EXERCISE PROMPT =
Report each line of the material below where the word "wire" can be found.

PROVIDED DATA =
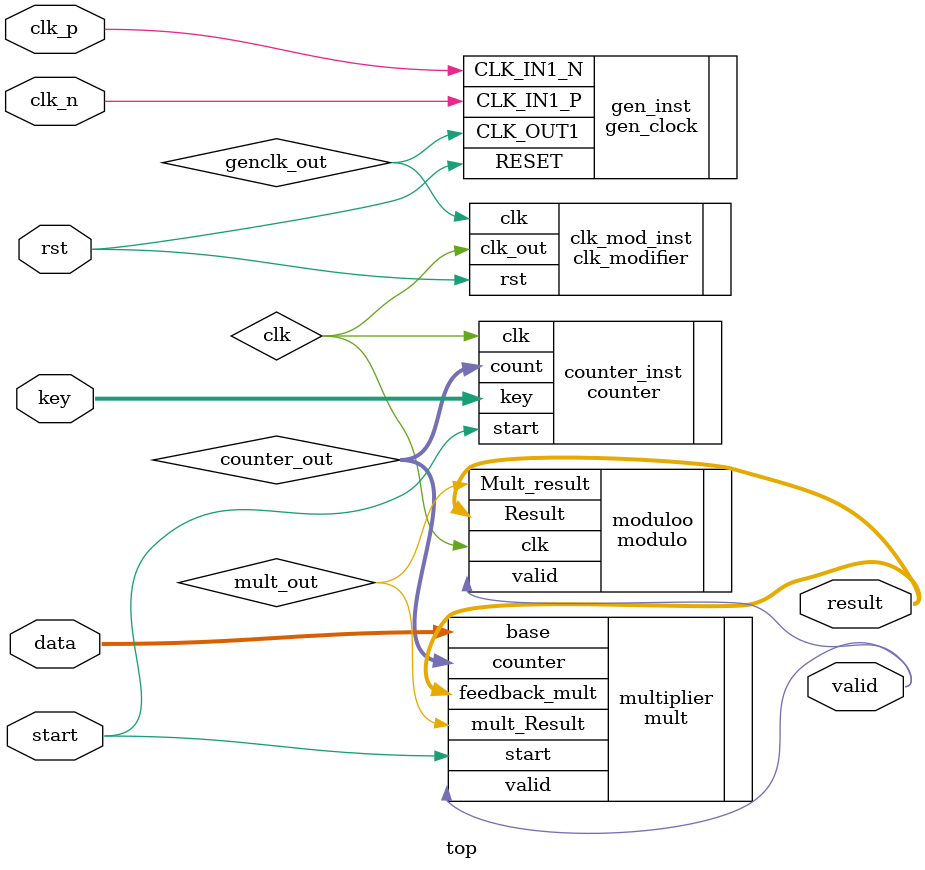
<source format=v>
`timescale 1ns / 1ps
module top(
	input clk_n, clk_p,
	input rst,start,
	input [5:0] data,key,
	output valid,
	output [5:0] result
    );
parameter BUS_WIDTH=6; //6 bits width
wire [BUS_WIDTH-1:0] N,mult_result;
wire clk,genclk_out;
wire [BUS_WIDTH*2-1:0] counter_out;

 gen_clock gen_inst
   (// Clock in ports
    .CLK_IN1_P(clk_n),    // IN
    .CLK_IN1_N(clk_p),    // IN
    // Clock out ports
    .CLK_OUT1(genclk_out),     // OUT
    // Status and control signals
    .RESET(rst));       // IN
// INST_TAG_END ------ End INSTANTIATION Template ---------



// Instantiate the module
clk_modifier clk_mod_inst (
    .clk(genclk_out), 
    .rst(rst), 
    .clk_out(clk)
    );




// Instantiate the module
counter #(BUS_WIDTH) counter_inst (
    .key(key), 
    .start(start), 
    .clk(clk), 
    .count(counter_out)
    );

// Instantiate the module
mult #(BUS_WIDTH) multiplier (
	.base(data),
	.counter(counter_out),
	.feedback_mult(result),
	.start(start),
	//.clk(clk),
	.valid(valid),
	.mult_Result(mult_out)
);

// Instantiate the module
modulo #(BUS_WIDTH) moduloo (
	.Mult_result(mult_out),
	//.N(N),
	.valid(valid),
	.clk(clk),
	.Result(result)

 );






endmodule

</source>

EXPECTED OUTPUT =
wire [BUS_WIDTH-1:0] N,mult_result;
wire clk,genclk_out;
wire [BUS_WIDTH*2-1:0] counter_out;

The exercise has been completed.